### Exercise prompt
Using the records below, report how many lines hold "macros", with no extra text.

### Hardware design source data
+++
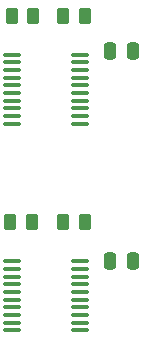
<source format=gbr>
%TF.GenerationSoftware,KiCad,Pcbnew,9.0.3-9.0.3-0~ubuntu24.04.1*%
%TF.CreationDate,2025-07-14T18:48:31-05:00*%
%TF.ProjectId,ESP32_LogicAnalyzer,45535033-325f-44c6-9f67-6963416e616c,rev?*%
%TF.SameCoordinates,Original*%
%TF.FileFunction,Paste,Top*%
%TF.FilePolarity,Positive*%
%FSLAX46Y46*%
G04 Gerber Fmt 4.6, Leading zero omitted, Abs format (unit mm)*
G04 Created by KiCad (PCBNEW 9.0.3-9.0.3-0~ubuntu24.04.1) date 2025-07-14 18:48:31*
%MOMM*%
%LPD*%
G01*
G04 APERTURE LIST*
G04 Aperture macros list*
%AMRoundRect*
0 Rectangle with rounded corners*
0 $1 Rounding radius*
0 $2 $3 $4 $5 $6 $7 $8 $9 X,Y pos of 4 corners*
0 Add a 4 corners polygon primitive as box body*
4,1,4,$2,$3,$4,$5,$6,$7,$8,$9,$2,$3,0*
0 Add four circle primitives for the rounded corners*
1,1,$1+$1,$2,$3*
1,1,$1+$1,$4,$5*
1,1,$1+$1,$6,$7*
1,1,$1+$1,$8,$9*
0 Add four rect primitives between the rounded corners*
20,1,$1+$1,$2,$3,$4,$5,0*
20,1,$1+$1,$4,$5,$6,$7,0*
20,1,$1+$1,$6,$7,$8,$9,0*
20,1,$1+$1,$8,$9,$2,$3,0*%
G04 Aperture macros list end*
%ADD10RoundRect,0.250000X0.262500X0.450000X-0.262500X0.450000X-0.262500X-0.450000X0.262500X-0.450000X0*%
%ADD11RoundRect,0.100000X-0.637500X-0.100000X0.637500X-0.100000X0.637500X0.100000X-0.637500X0.100000X0*%
%ADD12RoundRect,0.250000X0.250000X0.475000X-0.250000X0.475000X-0.250000X-0.475000X0.250000X-0.475000X0*%
%ADD13RoundRect,0.250000X-0.262500X-0.450000X0.262500X-0.450000X0.262500X0.450000X-0.262500X0.450000X0*%
G04 APERTURE END LIST*
D10*
%TO.C,R2*%
X145066500Y-100669800D03*
X146891500Y-100669800D03*
%TD*%
%TO.C,R4*%
X140616500Y-100669800D03*
X142441500Y-100669800D03*
%TD*%
D11*
%TO.C,U1*%
X146479000Y-103969800D03*
X146479000Y-104619800D03*
X146479000Y-105269800D03*
X146479000Y-105919800D03*
X146479000Y-106569800D03*
X146479000Y-107219800D03*
X146479000Y-107869800D03*
X146479000Y-108519800D03*
X146479000Y-109169800D03*
X146479000Y-109819800D03*
X140754000Y-109819800D03*
X140754000Y-109169800D03*
X140754000Y-108519800D03*
X140754000Y-107869800D03*
X140754000Y-107219800D03*
X140754000Y-106569800D03*
X140754000Y-105919800D03*
X140754000Y-105269800D03*
X140754000Y-104619800D03*
X140754000Y-103969800D03*
%TD*%
D12*
%TO.C,C1*%
X149079000Y-103894800D03*
X150979000Y-103894800D03*
%TD*%
D13*
%TO.C,R1*%
X142529000Y-83169800D03*
X140704000Y-83169800D03*
%TD*%
D11*
%TO.C,U2*%
X146479000Y-86469800D03*
X146479000Y-87119800D03*
X146479000Y-87769800D03*
X146479000Y-88419800D03*
X146479000Y-89069800D03*
X146479000Y-89719800D03*
X146479000Y-90369800D03*
X146479000Y-91019800D03*
X146479000Y-91669800D03*
X146479000Y-92319800D03*
X140754000Y-92319800D03*
X140754000Y-91669800D03*
X140754000Y-91019800D03*
X140754000Y-90369800D03*
X140754000Y-89719800D03*
X140754000Y-89069800D03*
X140754000Y-88419800D03*
X140754000Y-87769800D03*
X140754000Y-87119800D03*
X140754000Y-86469800D03*
%TD*%
D13*
%TO.C,R3*%
X146891500Y-83169800D03*
X145066500Y-83169800D03*
%TD*%
D12*
%TO.C,C2*%
X149079000Y-86169800D03*
X150979000Y-86169800D03*
%TD*%
M02*

</source>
+++
### Exercise output
2